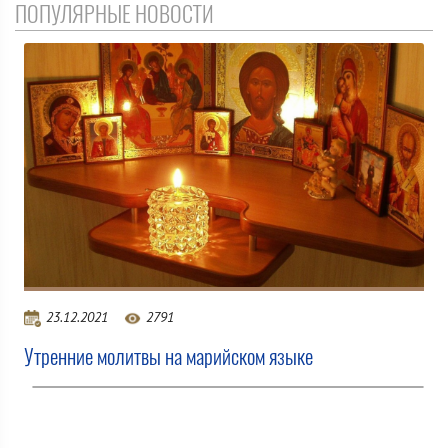
ПОПУЛЯРНЫЕ НОВОСТИ
23.12.2021
2791
Утренние молитвы на марийском языке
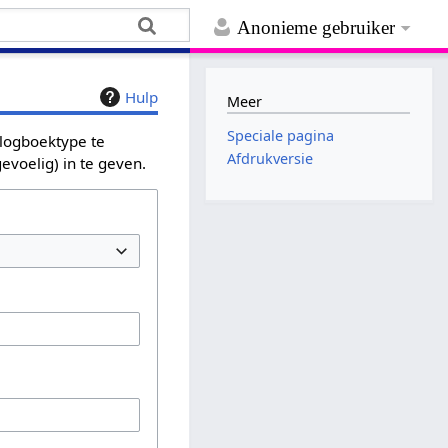
Anonieme gebruiker
Hulp
Meer
Speciale pagina
 logboektype te
Afdrukversie
evoelig) in te geven.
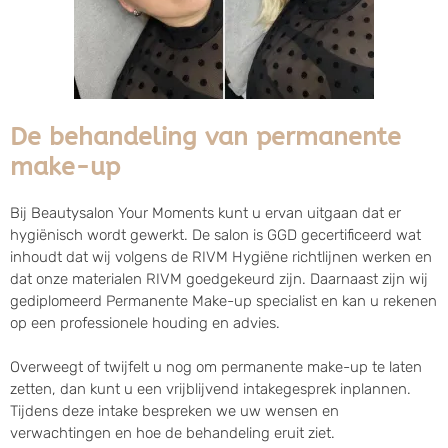
De behandeling van permanente
make-up
Bij Beautysalon Your Moments kunt u ervan uitgaan dat er
hygiënisch wordt gewerkt. De salon is GGD gecertificeerd wat
inhoudt dat wij volgens de RIVM Hygiëne richtlijnen werken en
dat onze materialen RIVM goedgekeurd zijn. Daarnaast zijn wij
gediplomeerd Permanente Make-up specialist en kan u rekenen
op een professionele houding en advies.
Overweegt of twijfelt u nog om permanente make-up te laten
zetten, dan kunt u een vrijblijvend intakegesprek inplannen.
Tijdens deze intake bespreken we uw wensen en
verwachtingen en hoe de behandeling eruit ziet.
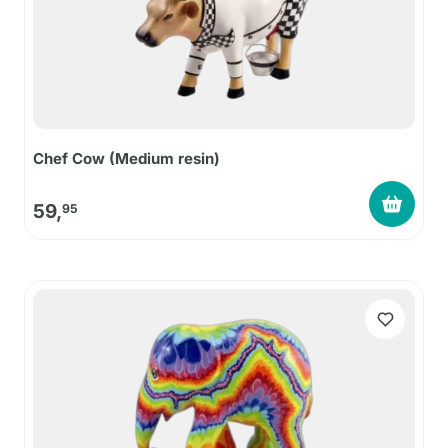
Chef Cow (Medium resin)
59,
95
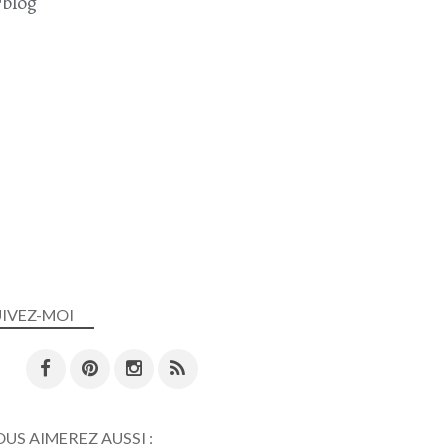
blog
UIVEZ-MOI
US AIMEREZ AUSSI :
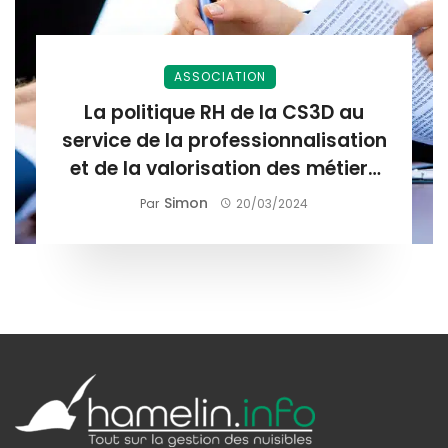
ASSOCIATION
La politique RH de la CS3D au
service de la professionnalisation
et de la valorisation des métiers
de la gestion du risque nuisible
Simon
Par
20/03/2024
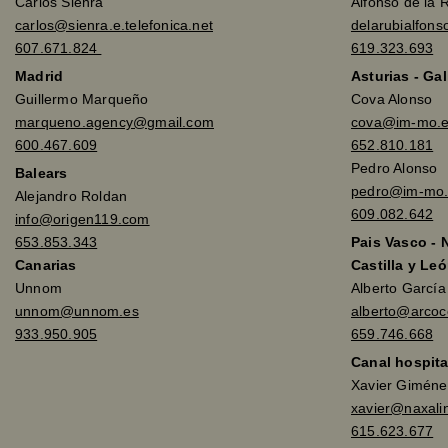
Carlos Sienra
Alfonso de la 
carlos@sienra.e.telefonica.net
delarubialfon
607.671.824
619.323.693
Madrid
Asturias - Gal
Guillermo Marqueño
Cova Alonso
marqueno.agency@gmail.com
cova@im-mo.
600.467.609
652.810.181
Pedro Alonso
Balears
pedro@im-mo.
Alejandro Roldan
609.082.642
info@origen119.com
653.853.343
Pais Vasco - 
Canarias
Castilla y Leó
Unnom
Alberto Garcí
unnom@unnom.es
alberto@arco
933.950.905
659.746.668
Canal hospita
Xavier Giméne
xavier@naxali
615.623.677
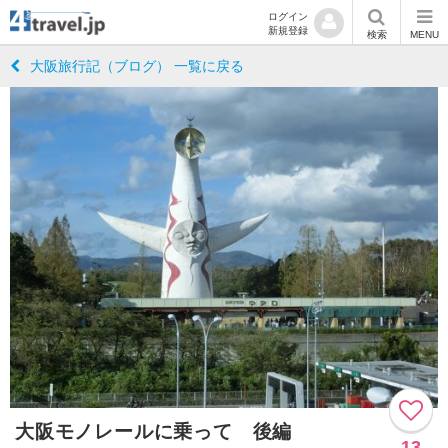
ログイン
新規登録
検索
MENU
大阪旅行記（ブログ） 一覧に戻る
大阪モノレールに乗って 後編
13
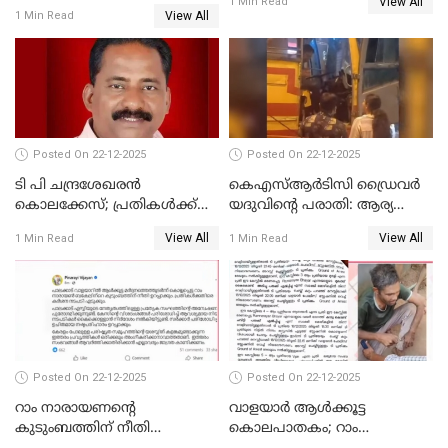
View All
പാർട്ടിയും UDF
1 Min Read
View All
1 Min Read
അസോസിയേറ്റ് അംഗങ്ങൾ;
അസോസിയേറ്റ്
അംഗമാകാനില്ലെന്നും
UDFലേക്കില്ലെന്നും
വിഷ്ണുപുരം ചന്ദ്രശേഖരൻ
Posted On 22-12-2025
Posted On 22-12-2025
ടി പി ചന്ദ്രശേഖരന്‍
കെഎസ്ആർടിസി ഡ്രൈവർ
കൊലക്കേസ്; പ്രതികള്‍ക്ക്
യദുവിന്റെ പരാതി: ആര്യ
വീണ്ടും പരോള്‍
രാജേന്ദ്രനും സച്ചിൻ ദേവിനും
View All
View All
1 Min Read
1 Min Read
കോടതി നോട്ടീസ്
Posted On 22-12-2025
Posted On 22-12-2025
റാം നാരായണന്റെ
വാളയാർ ആൾക്കൂട്ട
കുടുംബത്തിന് നീതി
കൊലപാതകം; റാം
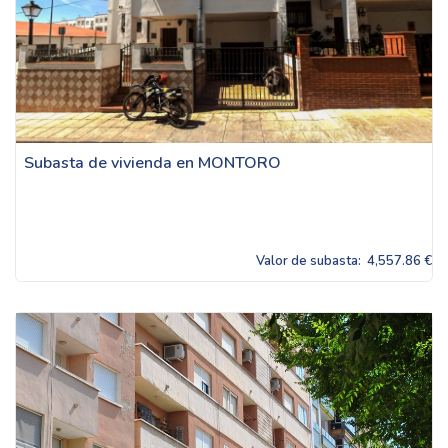
Subasta de vivienda en MONTORO
Valor de subasta:
4,557.86 €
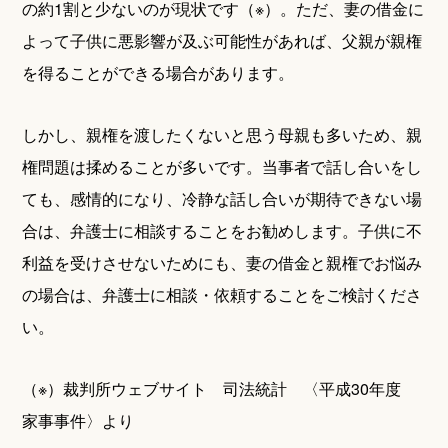
の約1割と少ないのが現状です（※）。ただ、妻の借金に
よって子供に悪影響が及ぶ可能性があれば、父親が親権
を得ることができる場合があります。
しかし、親権を渡したくないと思う母親も多いため、親
権問題は揉めることが多いです。当事者で話し合いをし
ても、感情的になり、冷静な話し合いが期待できない場
合は、弁護士に相談することをお勧めします。子供に不
利益を受けさせないためにも、妻の借金と親権でお悩み
の場合は、弁護士に相談・依頼することをご検討くださ
い。
（※）裁判所ウェブサイト 司法統計 〈平成30年度
家事事件〉より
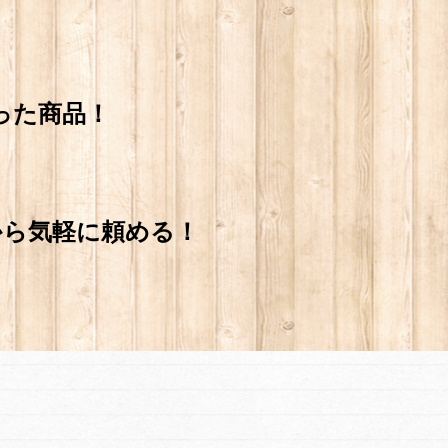
った商品！
から
気軽に頼める！
！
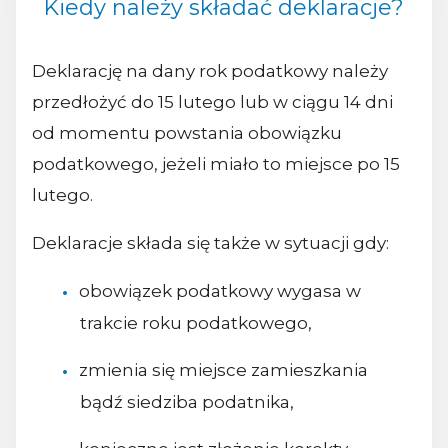
Kiedy należy składać deklaracje?
Deklarację na dany rok podatkowy należy
przedłożyć do 15 lutego lub w ciągu 14 dni
od momentu powstania obowiązku
podatkowego, jeżeli miało to miejsce po 15
lutego.
Deklaracje składa się także w sytuacji gdy:
obowiązek podatkowy wygasa w
trakcie roku podatkowego,
zmienia się miejsce zamieszkania
bądź siedziba podatnika,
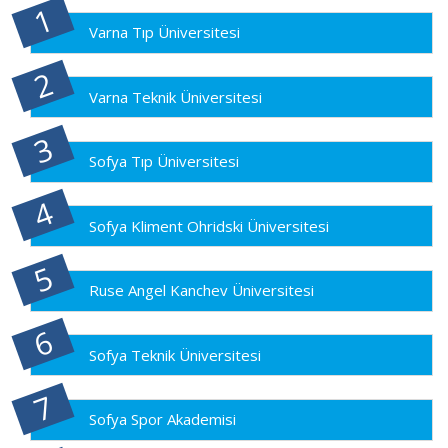
Varna Tıp Üniversitesi
Varna Teknik Üniversitesi
Sofya Tıp Üniversitesi
Sofya Kliment Ohridski Üniversitesi
Ruse Angel Kanchev Üniversitesi
Sofya Teknik Üniversitesi
Sofya Spor Akademisi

************

REQUIRED WORK
Whenever the string "kunt" shows up in a line above, copy that line.

FINAL ANSWER
Bij Beautysalon Your Moments kunt u ervan uitgaan dat er
zetten, dan kunt u een vrijblijvend intakegesprek inplannen.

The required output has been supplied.